Apart from the information about musical notes, one would also want to capture information about the sound volume of an instrument because over the duration of a song, different parts of the orchestra become dominant and then fade away.
A closely resembling digital version of this tabular representation of a song is a MIDI file which stores the same information. It’s a structured data file, and so it can be compressed using text compression algorithms. In order to play back the tabular data from a MIDI file, one would need a digital synthesizer which can generate sounds of the instruments mentioned in a MIDI file.
Our Experiment setup
MIDI files only work for instrumental pieces, so for the scope of this project, we have restricted ourselves to only instrumental music.
We model the process of humans communicating music in the following steps:
- A song composer provides the finally composed song (.mp3 file of a song) and a per instrument musical track information as a MIDI file. There is a huge database online for MIDI files of popular songs.
The one we used is: http://www.bobsoremweb.com/misc_midi.html which has mp3 source files of the corresponding MIDI files for a fair comparison of the compression ratio.

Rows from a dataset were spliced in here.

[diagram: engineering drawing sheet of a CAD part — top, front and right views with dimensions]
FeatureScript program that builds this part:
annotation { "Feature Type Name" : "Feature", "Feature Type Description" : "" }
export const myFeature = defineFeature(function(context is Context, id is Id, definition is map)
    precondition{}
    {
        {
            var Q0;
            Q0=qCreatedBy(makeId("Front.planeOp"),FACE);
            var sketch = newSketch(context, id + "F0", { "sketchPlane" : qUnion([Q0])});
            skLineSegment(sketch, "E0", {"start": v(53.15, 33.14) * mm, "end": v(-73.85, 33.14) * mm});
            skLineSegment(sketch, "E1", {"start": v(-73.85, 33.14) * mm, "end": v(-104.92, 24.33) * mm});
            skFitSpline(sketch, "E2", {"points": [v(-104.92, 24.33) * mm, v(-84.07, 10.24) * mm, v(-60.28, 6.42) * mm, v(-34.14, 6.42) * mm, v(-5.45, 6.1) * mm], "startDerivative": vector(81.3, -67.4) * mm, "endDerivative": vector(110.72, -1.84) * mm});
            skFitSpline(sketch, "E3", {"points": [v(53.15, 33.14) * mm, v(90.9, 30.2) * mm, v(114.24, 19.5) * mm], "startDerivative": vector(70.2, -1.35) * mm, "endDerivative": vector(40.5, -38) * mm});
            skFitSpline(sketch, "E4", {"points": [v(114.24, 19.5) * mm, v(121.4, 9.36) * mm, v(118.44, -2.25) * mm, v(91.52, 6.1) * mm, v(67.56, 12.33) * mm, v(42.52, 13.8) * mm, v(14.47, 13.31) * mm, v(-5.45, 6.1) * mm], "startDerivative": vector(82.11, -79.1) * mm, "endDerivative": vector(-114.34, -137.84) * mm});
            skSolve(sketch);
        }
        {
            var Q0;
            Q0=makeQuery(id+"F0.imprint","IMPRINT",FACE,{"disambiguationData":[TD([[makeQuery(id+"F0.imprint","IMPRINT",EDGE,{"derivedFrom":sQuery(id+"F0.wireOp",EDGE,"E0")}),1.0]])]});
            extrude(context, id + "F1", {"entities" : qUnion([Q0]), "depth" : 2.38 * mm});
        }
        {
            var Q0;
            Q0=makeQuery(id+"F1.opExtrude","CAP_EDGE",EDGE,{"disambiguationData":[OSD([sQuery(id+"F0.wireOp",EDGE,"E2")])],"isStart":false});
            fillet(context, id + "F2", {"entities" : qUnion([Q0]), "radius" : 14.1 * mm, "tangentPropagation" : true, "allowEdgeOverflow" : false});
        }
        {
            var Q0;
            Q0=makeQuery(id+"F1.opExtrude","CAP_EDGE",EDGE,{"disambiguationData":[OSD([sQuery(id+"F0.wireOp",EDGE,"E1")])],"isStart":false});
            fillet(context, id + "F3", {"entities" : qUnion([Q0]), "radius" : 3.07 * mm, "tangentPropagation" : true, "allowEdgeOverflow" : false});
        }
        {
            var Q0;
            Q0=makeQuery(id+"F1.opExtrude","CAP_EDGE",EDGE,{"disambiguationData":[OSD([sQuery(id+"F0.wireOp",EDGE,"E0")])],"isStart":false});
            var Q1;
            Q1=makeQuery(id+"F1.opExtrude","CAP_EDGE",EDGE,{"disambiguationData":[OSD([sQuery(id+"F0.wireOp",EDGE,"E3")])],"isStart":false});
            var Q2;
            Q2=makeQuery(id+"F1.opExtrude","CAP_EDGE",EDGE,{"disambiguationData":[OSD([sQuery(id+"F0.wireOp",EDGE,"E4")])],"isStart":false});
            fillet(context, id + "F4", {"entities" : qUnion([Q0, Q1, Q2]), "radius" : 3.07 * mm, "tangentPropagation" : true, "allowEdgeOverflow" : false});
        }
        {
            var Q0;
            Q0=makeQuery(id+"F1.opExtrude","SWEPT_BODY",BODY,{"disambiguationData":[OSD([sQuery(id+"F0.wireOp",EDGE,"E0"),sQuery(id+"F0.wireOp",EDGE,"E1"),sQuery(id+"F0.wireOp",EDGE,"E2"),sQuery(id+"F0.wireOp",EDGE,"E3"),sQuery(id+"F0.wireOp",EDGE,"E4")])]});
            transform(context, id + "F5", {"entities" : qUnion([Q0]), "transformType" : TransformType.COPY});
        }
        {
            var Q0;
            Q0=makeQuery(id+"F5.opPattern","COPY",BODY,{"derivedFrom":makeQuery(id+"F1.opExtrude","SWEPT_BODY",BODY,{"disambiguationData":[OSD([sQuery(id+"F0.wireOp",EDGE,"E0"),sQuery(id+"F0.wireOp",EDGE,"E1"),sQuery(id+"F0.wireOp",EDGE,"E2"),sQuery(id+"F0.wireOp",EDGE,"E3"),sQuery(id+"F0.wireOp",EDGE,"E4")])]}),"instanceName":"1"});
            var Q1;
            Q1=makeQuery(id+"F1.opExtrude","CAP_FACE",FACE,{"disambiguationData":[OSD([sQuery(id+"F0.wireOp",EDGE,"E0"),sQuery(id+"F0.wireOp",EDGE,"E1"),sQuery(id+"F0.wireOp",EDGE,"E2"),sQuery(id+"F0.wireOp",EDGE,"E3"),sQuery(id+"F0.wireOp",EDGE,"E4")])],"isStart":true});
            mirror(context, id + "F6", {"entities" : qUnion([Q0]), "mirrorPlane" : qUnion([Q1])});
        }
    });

Other popular MIDI download links are: http://www.midiworld.com/files/
This is the step where human effort is involved. You need an expert musician to break down the song into its component pieces by listening over the song again and again, and figuring out through Timbre classification, what are the unique instruments being played in the song.
A neural network with a lot of training might be able to do timbre classification and decompose the song. The current research on this topic is in pretty nascent stages.
A project from CS229 attempts to give a binary answer on whether a short piece of music is from a Piano or not. http://cs229.stanford.edu/proj2013/Park-MusicalInstrumentExtractionThroughTimbreClassfication.pdf
Solving the Timbre classification problem via software is the biggest barrier if this model of music compression has to be made more practically feasible.
- Once, the midi file is available, we can apply text compression algorithms to compress it further and then send it to the receiver.
- Receiver decompresses the MIDI data file, and plays it back on a digital sound synthesizer software which has the capability to read and interpret MIDI files. We use GarageBand (Default app on Mac and IPADs) for this.
So, the compressed MIDI file essentially represents all the information contained in the song.
We ran this setup of the following 4 songs (which are also uploaded on the blog). Note that this is the compression on top of the WAV to MP3 compression which already gives approximately 10:1 compression ratio.
For the outreach event at Nixon Elementary School we introduced music theory, composition and compression to the students. We showed the students the complete lyrics for Hokey Pokey which took up a full page of text. We then explained to the students how one could compress the lyrics by means of extracting the duplicate information and inserting the non duplicate information by means of a fill in the blank like iterative algorithm. This new format for expressing the lyrics of the song comprised of a few lines of text. We then went on to introduce music composition (intro-verse-chorus-outro, melody, harmony, etc.) and characterization (notes, pitch). The students then listened to a composed track of Happy by Pharrell Williams as we built up the song channel by channel.